## What the task asks
Copy word for word the rows below, from the one containing "Document page, 1241x1754 pixels." through the one containing "subtitle 4. Numerical", both included.

## Given information
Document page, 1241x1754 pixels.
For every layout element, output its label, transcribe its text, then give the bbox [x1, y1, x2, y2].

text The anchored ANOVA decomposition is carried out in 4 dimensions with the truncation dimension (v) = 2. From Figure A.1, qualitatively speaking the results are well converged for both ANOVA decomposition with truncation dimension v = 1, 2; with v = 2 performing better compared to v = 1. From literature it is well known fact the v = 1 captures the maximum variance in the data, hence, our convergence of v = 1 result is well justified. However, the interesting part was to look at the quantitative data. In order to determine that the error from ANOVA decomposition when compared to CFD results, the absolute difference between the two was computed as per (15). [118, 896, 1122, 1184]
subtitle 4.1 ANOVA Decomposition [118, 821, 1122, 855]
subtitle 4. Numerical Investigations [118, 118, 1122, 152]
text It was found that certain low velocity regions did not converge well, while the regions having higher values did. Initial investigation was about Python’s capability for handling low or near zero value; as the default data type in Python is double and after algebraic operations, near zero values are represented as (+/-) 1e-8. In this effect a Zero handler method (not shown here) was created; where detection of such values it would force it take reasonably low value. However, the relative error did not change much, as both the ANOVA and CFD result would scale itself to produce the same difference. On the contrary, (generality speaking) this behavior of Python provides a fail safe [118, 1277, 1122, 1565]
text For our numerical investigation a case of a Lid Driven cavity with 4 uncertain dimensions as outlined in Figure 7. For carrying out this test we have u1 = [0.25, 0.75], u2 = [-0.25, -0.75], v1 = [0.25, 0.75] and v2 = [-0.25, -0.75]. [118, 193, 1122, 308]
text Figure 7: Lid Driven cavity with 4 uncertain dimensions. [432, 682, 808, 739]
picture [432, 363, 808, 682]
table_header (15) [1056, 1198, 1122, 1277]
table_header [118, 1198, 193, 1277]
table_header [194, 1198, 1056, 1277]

...

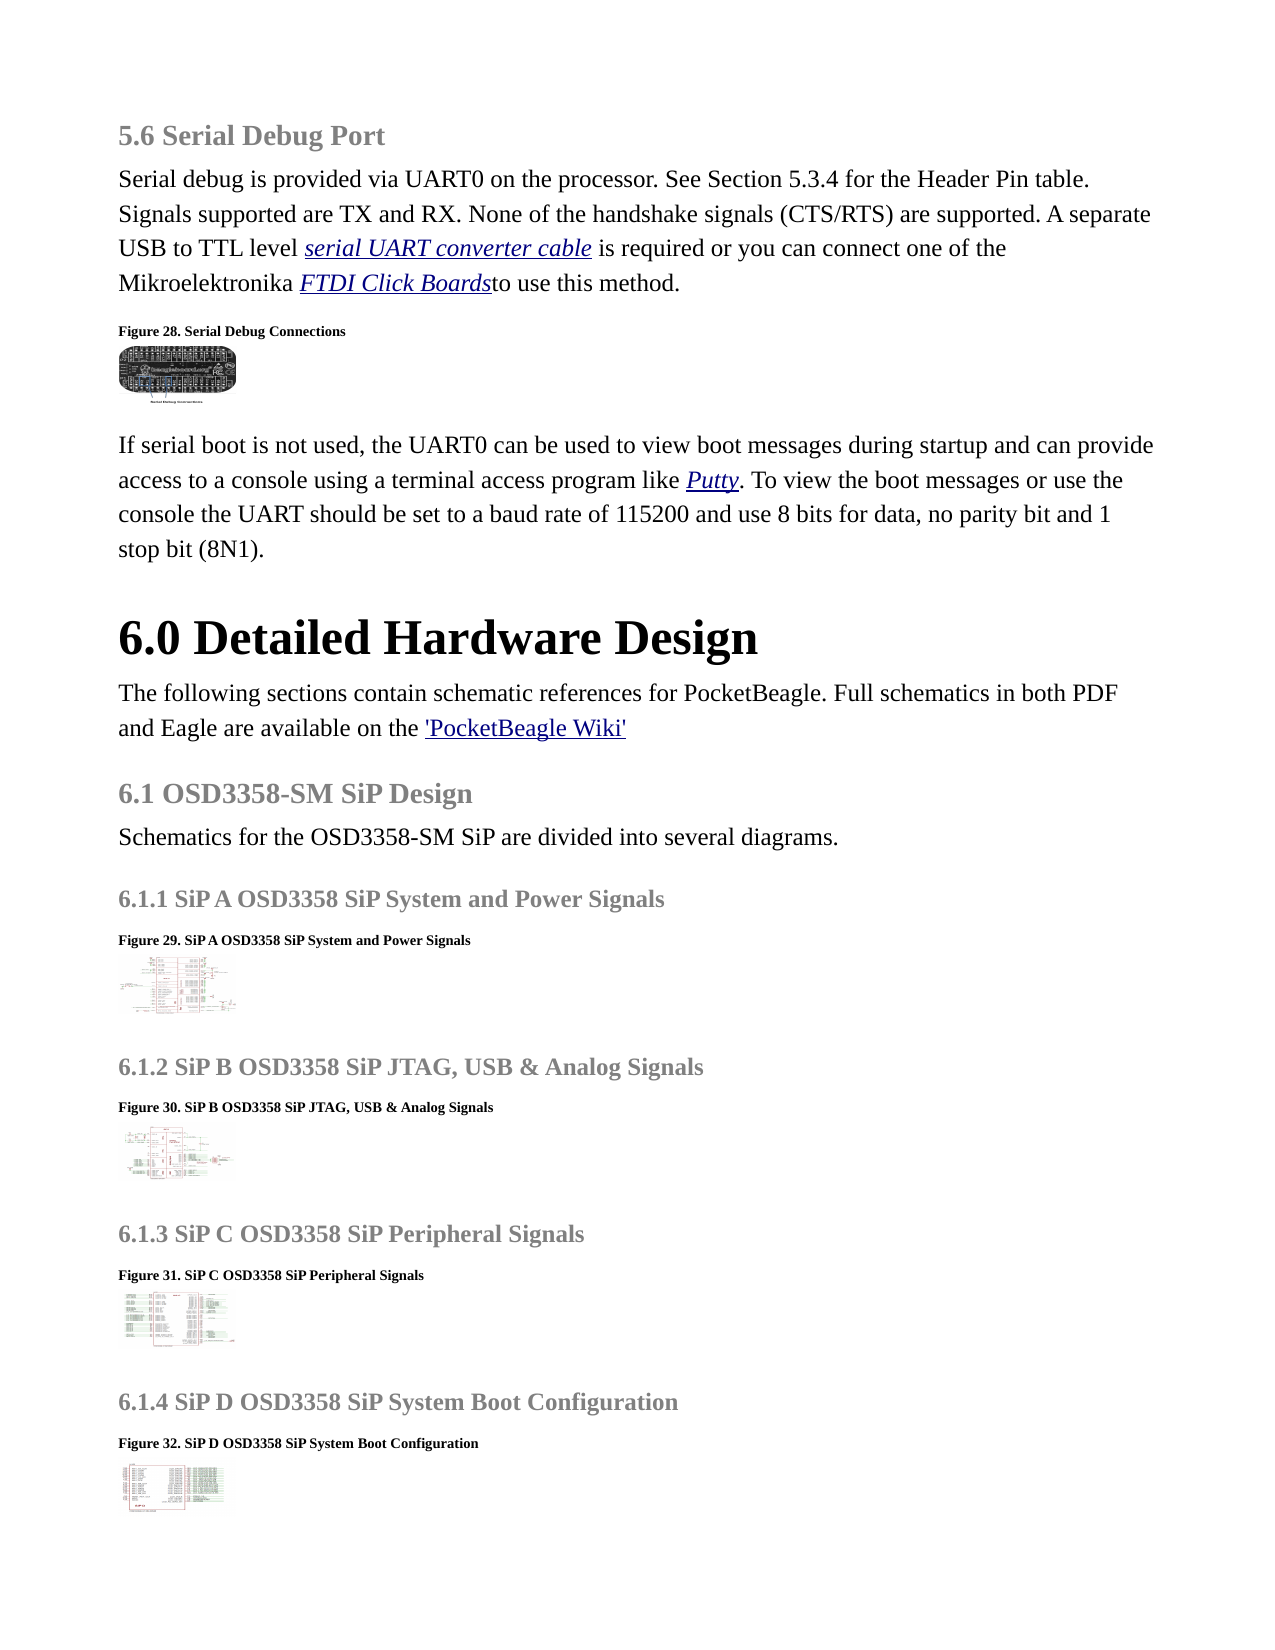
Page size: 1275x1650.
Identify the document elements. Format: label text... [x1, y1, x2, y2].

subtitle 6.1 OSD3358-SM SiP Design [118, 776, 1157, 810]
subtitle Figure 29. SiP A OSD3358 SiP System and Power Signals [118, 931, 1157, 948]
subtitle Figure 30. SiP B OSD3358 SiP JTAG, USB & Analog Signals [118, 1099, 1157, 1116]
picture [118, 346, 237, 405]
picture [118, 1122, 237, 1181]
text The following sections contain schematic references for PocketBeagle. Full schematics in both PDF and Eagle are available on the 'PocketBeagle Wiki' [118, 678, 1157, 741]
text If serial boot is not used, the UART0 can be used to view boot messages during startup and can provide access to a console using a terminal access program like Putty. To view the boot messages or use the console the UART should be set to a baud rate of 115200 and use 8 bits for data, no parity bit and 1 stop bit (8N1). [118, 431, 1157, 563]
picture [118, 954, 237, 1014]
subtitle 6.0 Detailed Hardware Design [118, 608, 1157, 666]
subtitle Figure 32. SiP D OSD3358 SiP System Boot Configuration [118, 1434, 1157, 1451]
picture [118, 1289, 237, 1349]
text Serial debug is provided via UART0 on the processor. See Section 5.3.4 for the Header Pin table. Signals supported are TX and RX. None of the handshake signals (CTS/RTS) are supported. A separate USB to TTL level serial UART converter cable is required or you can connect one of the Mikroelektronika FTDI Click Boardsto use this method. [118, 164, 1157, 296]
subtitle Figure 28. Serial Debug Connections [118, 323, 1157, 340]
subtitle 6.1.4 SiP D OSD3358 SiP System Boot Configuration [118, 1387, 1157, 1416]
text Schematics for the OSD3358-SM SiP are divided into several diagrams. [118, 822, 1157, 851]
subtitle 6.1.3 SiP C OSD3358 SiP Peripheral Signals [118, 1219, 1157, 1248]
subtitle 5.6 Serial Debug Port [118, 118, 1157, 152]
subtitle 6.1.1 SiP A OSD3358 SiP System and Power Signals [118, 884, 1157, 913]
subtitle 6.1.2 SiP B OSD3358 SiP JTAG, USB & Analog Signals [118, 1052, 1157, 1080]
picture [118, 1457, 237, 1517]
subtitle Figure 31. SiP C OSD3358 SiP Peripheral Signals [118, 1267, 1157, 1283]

==

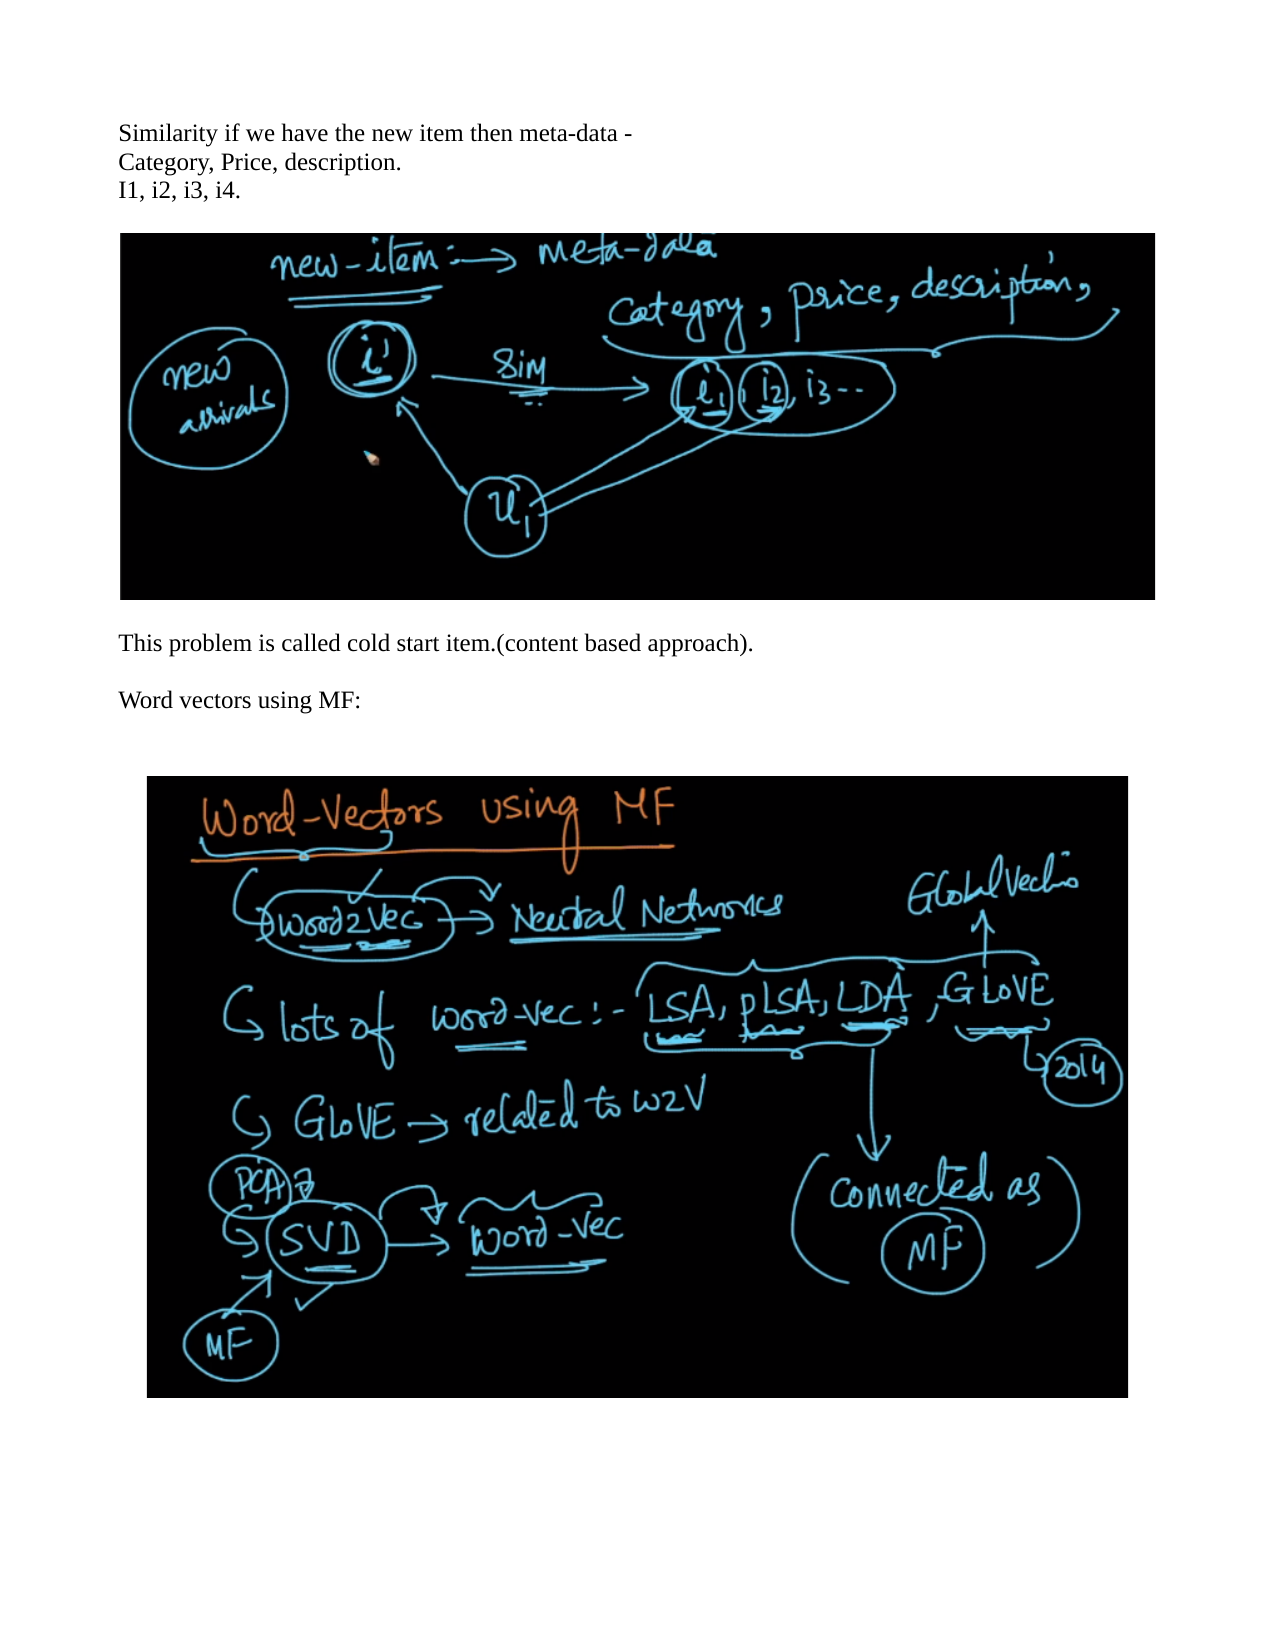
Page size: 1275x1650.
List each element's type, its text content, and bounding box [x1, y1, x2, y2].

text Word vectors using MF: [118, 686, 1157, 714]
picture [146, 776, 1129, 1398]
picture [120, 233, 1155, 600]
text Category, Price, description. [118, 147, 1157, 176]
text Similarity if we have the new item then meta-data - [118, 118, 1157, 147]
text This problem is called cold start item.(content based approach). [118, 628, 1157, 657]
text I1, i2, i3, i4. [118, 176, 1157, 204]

## Written reply
Document page, 1241x1754 pixels.
For every layout element, output its label, transcribe its text, then give the bbox [x1, y1, x2, y2].

text The anchored ANOVA decomposition is carried out in 4 dimensions with the truncation dimension (v) = 2. From Figure A.1, qualitatively speaking the results are well converged for both ANOVA decomposition with truncation dimension v = 1, 2; with v = 2 performing better compared to v = 1. From literature it is well known fact the v = 1 captures the maximum variance in the data, hence, our convergence of v = 1 result is well justified. However, the interesting part was to look at the quantitative data. In order to determine that the error from ANOVA decomposition when compared to CFD results, the absolute difference between the two was computed as per (15). [118, 896, 1122, 1184]
subtitle 4.1 ANOVA Decomposition [118, 821, 1122, 855]
subtitle 4. Numerical Investigations [118, 118, 1122, 152]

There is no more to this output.